** begin LISTED ENTRIES **

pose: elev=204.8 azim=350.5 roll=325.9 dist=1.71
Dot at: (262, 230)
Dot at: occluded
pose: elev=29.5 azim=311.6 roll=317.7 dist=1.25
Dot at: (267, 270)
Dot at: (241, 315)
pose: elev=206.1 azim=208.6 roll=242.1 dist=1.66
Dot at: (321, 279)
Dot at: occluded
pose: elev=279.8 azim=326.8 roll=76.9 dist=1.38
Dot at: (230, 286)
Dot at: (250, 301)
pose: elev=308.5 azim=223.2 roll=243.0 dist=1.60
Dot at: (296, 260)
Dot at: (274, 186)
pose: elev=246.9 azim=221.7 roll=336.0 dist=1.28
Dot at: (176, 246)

** end LISTED ENTRIES **
** begin LISTED ENTRIES **

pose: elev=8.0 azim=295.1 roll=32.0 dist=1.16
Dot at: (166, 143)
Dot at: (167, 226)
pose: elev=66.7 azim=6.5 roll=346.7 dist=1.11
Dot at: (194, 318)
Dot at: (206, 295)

** end LISTED ENTRIES **

GIVEN TASK: Please give the lines from the one with "pose: elev=8.0 azim=295.1 roll=32.0 dist=1.16" to the one with "Dot at: (206, 295)", both included, as a Markdown table with the columns Nr and Line, leaving out any blank lines.

RESULT BELOW:
| Nr | Line |
|---|---|
| 1 | pose: elev=8.0 azim=295.1 roll=32.0 dist=1.16 |
| 2 | Dot at: (166, 143) |
| 3 | Dot at: (167, 226) |
| 4 | pose: elev=66.7 azim=6.5 roll=346.7 dist=1.11 |
| 5 | Dot at: (194, 318) |
| 6 | Dot at: (206, 295) |